Тьиво посмотрела на огонь.
— Успокойся, — негромко сказала она, словно мужу или собаке. — Вот так.
И пламя погасло.
— Оно обожгло меня, — сказал Эруд и упал. Стоявшие по бокам слуга и Пандав еле успели подхватить его.
— Он так спокойно спит. Что это за трава?
— У нее есть только наше, горное название. Но я могу показать ее тебе.
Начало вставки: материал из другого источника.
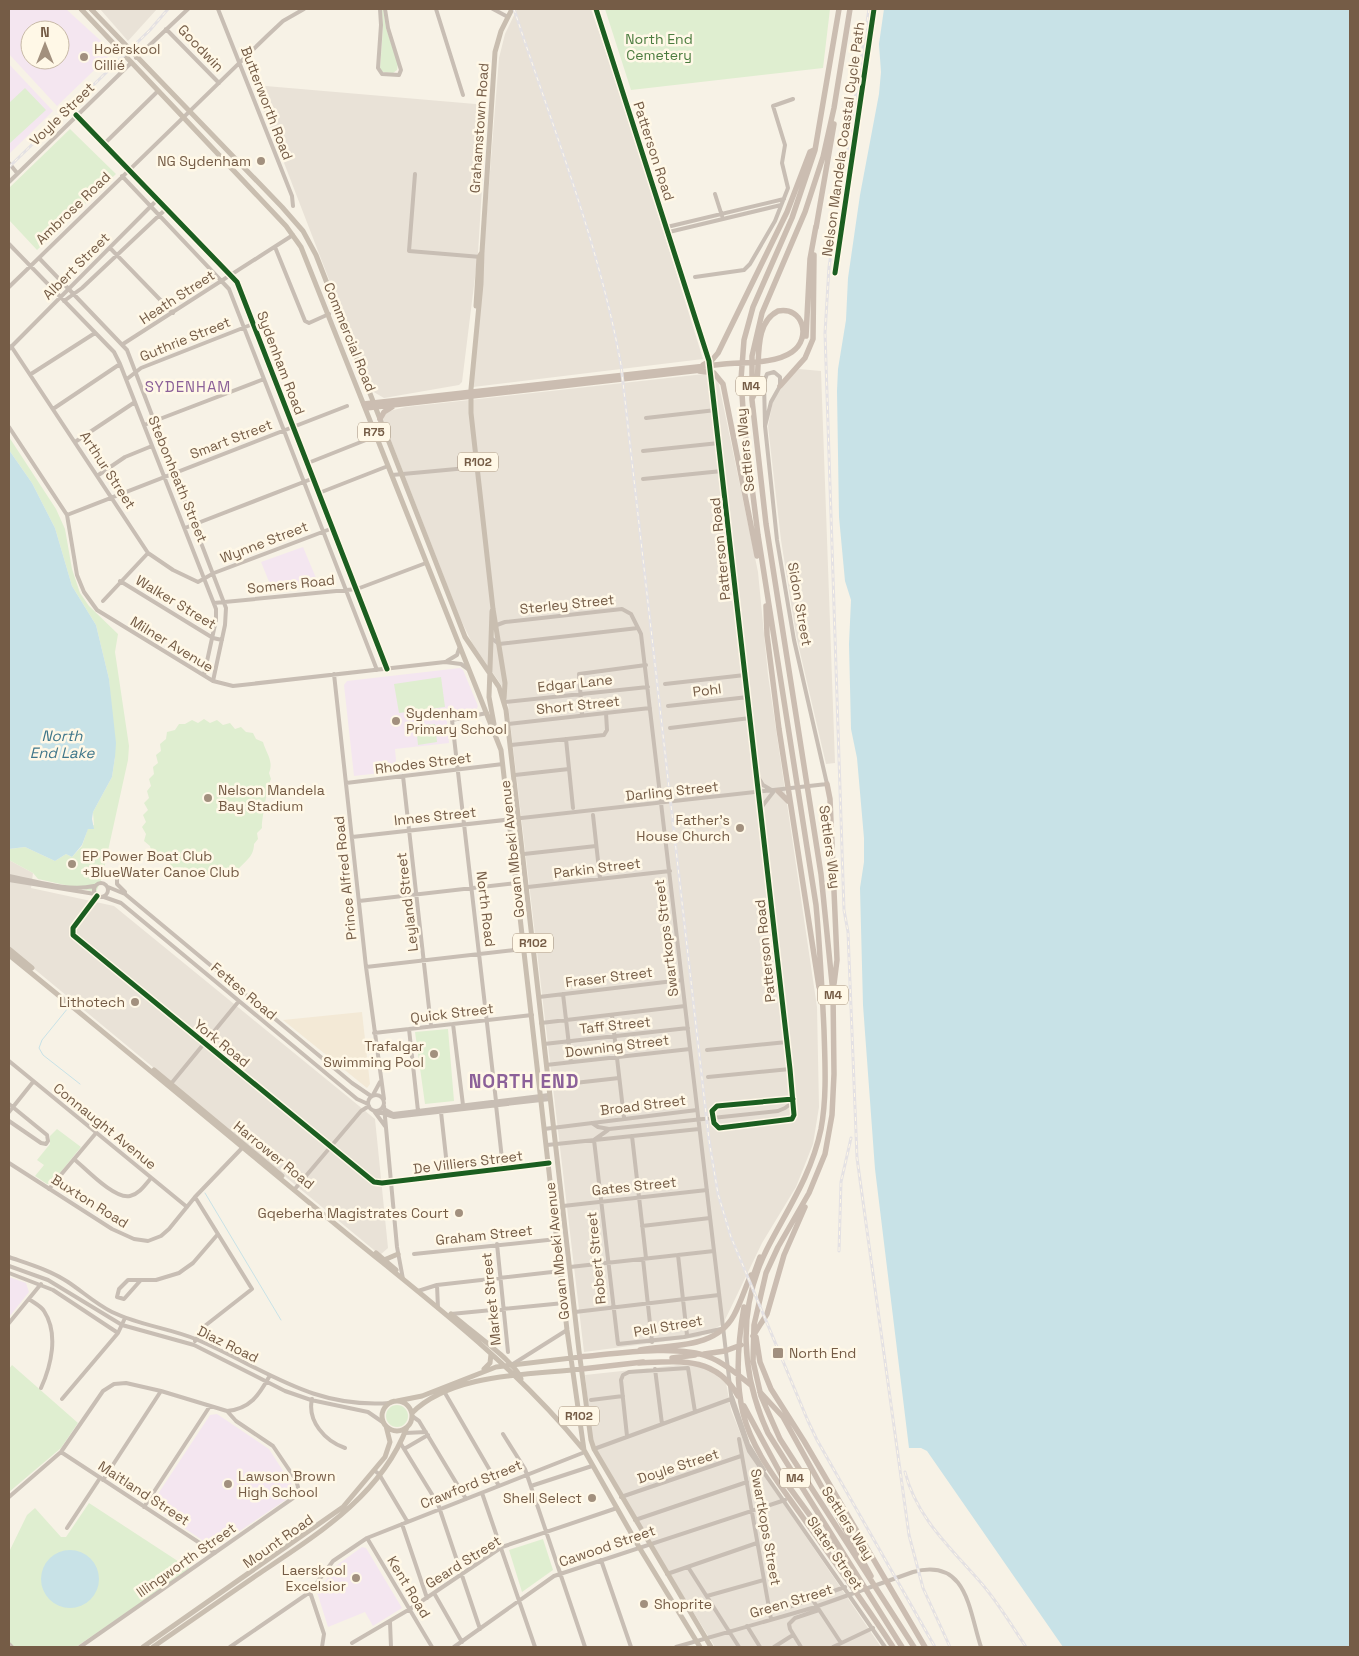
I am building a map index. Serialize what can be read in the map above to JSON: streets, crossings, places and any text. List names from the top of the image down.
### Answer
{
  "streets": {
    "highway": ["M4", "Settlers Way"],
    "main road": [
      "Grahamstown Road",
      "Commercial Road",
      "R75",
      "R102",
      "Govan Mbeki Avenue",
      "Harrower Road",
      "Mount Road"
    ],
    "street": [
      "Goodwin",
      "Butterworth Road",
      "Voyle Street",
      "Patterson Road",
      "Ambrose Road",
      "Albert Street",
      "Heath Street",
      "Guthrie Street",
      "Sydenham Road",
      "Smart Street",
      "Arthur Street",
      "Stebonheath Street",
      "Wynne Street",
      "Somers Road",
      "Walker Street",
      "Sterley Street",
      "Sidon Street",
      "Milner Avenue",
      "Edgar Lane",
      "Pohl",
      "Short Street",
      "Rhodes Street",
      "Darling Street",
      "Innes Street",
      "Parkin Street",
      "Prince Alfred Road",
      "Leyland Street",
      "North Road",
      "Swartkops Street",
      "Fraser Street",
      "Fettes Road",
      "Quick Street",
      "Taff Street",
      "York Road",
      "Downing Street",
      "Broad Street",
      "Connaught Avenue",
      "De Villiers Street",
      "Gates Street",
      "Buxton Road",
      "Graham Street",
      "Robert Street",
      "Market Street",
      "Pell Street",
      "Diaz Road",
      "Doyle Street",
      "Crawford Street",
      "Maitland Street",
      "Cawood Street",
      "Slater Street",
      "Illingworth Street",
      "Geard Street",
      "Kent Road",
      "Green Street"
    ],
    "cycle path": ["Nelson Mandela Coastal Cycle Path"]
  },
  "crossings": [
    ["Goodwin", "Ambrose Road"],
    ["Butterworth Road", "Ambrose Road"],
    ["Voyle Street", "Commercial Road"],
    ["Voyle Street", "Sydenham Road"],
    ["Grahamstown Road", "Commercial Road"],
    ["Grahamstown Road", "Sterley Street"],
    ["Grahamstown Road", "Edgar Lane"],
    ["Grahamstown Road", "Govan Mbeki Avenue"],
    ["Patterson Road", "Pohl"],
    ["Patterson Road", "Darling Street"],
    ["Patterson Road", "Broad Street"],
    ["Ambrose Road", "Commercial Road"],
    ["Ambrose Road", "Sydenham Road"],
    ["Ambrose Road", "Stebonheath Street"],
    ["Albert Street", "Sydenham Road"],
    ["Albert Street", "Arthur Street"],
    ["Albert Street", "Stebonheath Street"],
    ["Heath Street", "Commercial Road"],
    ["Heath Street", "Sydenham Road"],
    ["Heath Street", "Stebonheath Street"],
    ["Commercial Road", "Somers Road"],
    ["Commercial Road", "Milner Avenue"],
    ["Commercial Road", "Edgar Lane"],
    ["Commercial Road", "Govan Mbeki Avenue"],
    ["Commercial Road", "North Road"],
    ["Guthrie Street", "Sydenham Road"],
    ["Guthrie Street", "Stebonheath Street"],
    ["Sydenham Road", "Smart Street"],
    ["Sydenham Road", "Wynne Street"],
    ["Sydenham Road", "Somers Road"],
    ["Sydenham Road", "Milner Avenue"],
    ["Smart Street", "Arthur Street"],
    ["Smart Street", "Stebonheath Street"],
    ["Smart Street", "Milner Avenue"],
    ["Arthur Street", "Stebonheath Street"],
    ["Arthur Street", "Wynne Street"],
    ["Stebonheath Street", "Wynne Street"],
    ["Stebonheath Street", "Somers Road"],
    ["Stebonheath Street", "Walker Street"],
    ["Stebonheath Street", "Milner Avenue"],
    ["Sterley Street", "Swartkops Street"],
    ["Sidon Street", "Darling Street"],
    ["Milner Avenue", "Prince Alfred Road"],
    ["Edgar Lane", "Govan Mbeki Avenue"],
    ["Edgar Lane", "Swartkops Street"],
    ["Short Street", "Govan Mbeki Avenue"],
    ["Short Street", "Swartkops Street"],
    ["Rhodes Street", "Govan Mbeki Avenue"],
    ["Rhodes Street", "Prince Alfred Road"],
    ["Rhodes Street", "Leyland Street"],
    ["Rhodes Street", "North Road"],
    ["Darling Street", "Innes Street"],
    ["Darling Street", "Govan Mbeki Avenue"],
    ["Innes Street", "Govan Mbeki Avenue"],
    ["Innes Street", "Prince Alfred Road"],
    ["Innes Street", "Leyland Street"],
    ["Innes Street", "North Road"],
    ["Govan Mbeki Avenue", "Parkin Street"],
    ["Govan Mbeki Avenue", "Fraser Street"],
    ["Govan Mbeki Avenue", "Quick Street"],
    ["Govan Mbeki Avenue", "Taff Street"],
    ["Govan Mbeki Avenue", "Downing Street"],
    ["Govan Mbeki Avenue", "Broad Street"],
    ["Govan Mbeki Avenue", "Harrower Road"],
    ["Govan Mbeki Avenue", "De Villiers Street"],
    ["Govan Mbeki Avenue", "Gates Street"],
    ["Govan Mbeki Avenue", "Graham Street"],
    ["Govan Mbeki Avenue", "Doyle Street"],
    ["Govan Mbeki Avenue", "Crawford Street"],
    ["Govan Mbeki Avenue", "Cawood Street"],
    ["Govan Mbeki Avenue", "Geard Street"],
    ["Govan Mbeki Avenue", "Green Street"],
    ["Parkin Street", "Swartkops Street"],
    ["Prince Alfred Road", "Fettes Road"],
    ["Prince Alfred Road", "Quick Street"],
    ["Leyland Street", "Quick Street"],
    ["North Road", "Quick Street"],
    ["North Road", "De Villiers Street"],
    ["Swartkops Street", "Fraser Street"],
    ["Swartkops Street", "Taff Street"],
    ["Swartkops Street", "Downing Street"],
    ["Swartkops Street", "Broad Street"],
    ["Swartkops Street", "Gates Street"],
    ["Swartkops Street", "Pell Street"],
    ["Swartkops Street", "Doyle Street"],
    ["Swartkops Street", "Cawood Street"],
    ["Swartkops Street", "Slater Street"],
    ["Swartkops Street", "Green Street"],
    ["Fettes Road", "York Road"],
    ["York Road", "De Villiers Street"],
    ["Broad Street", "Robert Street"],
    ["Connaught Avenue", "Buxton Road"],
    ["Harrower Road", "Buxton Road"],
    ["Harrower Road", "Crawford Street"],
    ["Gates Street", "Robert Street"],
    ["Graham Street", "Market Street"],
    ["Robert Street", "Pell Street"],
    ["Diaz Road", "Mount Road"],
    ["Crawford Street", "Kent Road"],
    ["Maitland Street", "Illingworth Street"],
    ["Cawood Street", "Slater Street"],
    ["Slater Street", "Green Street"],
    ["Geard Street", "Kent Road"]
  ],
  "districts": ["SYDENHAM", "NORTH END"],
  "water": ["North End Lake"],
  "parks": ["North End Cemetery"],
  "places": {
    "other": [
      "Hoërskool Cillié",
      "NG Sydenham",
      "Sydenham Primary School",
      "Nelson Mandela Bay Stadium",
      "Father's House Church",
      "EP Power Boat Club +BlueWater Canoe Club",
      "Lithotech",
      "Trafalgar Swimming Pool",
      "Gqeberha Magistrates Court",
      "Lawson Brown High School",
      "Shell Select",
      "Laerskool Excelsior",
      "Shoprite"
    ],
    "transit": ["North End"]
  },
  "north": "top"
}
Пандав давала Эруду настой. Через полчаса после приема он обильно потел и снова погружался в сон. Слуга устроился в изголовье постели, карауля внезапное пробуждение. Он скалил зубы в усмешке, а на коленях у него лежал нож.
Пандав и Тьиво вернулись к очагу. Орн тоже уснул, сидя на скамейке, дремала и собака, положив голову ему на колени.
— Значит, эта жизнь подходит тебе, — внезапно промолвила Пандав.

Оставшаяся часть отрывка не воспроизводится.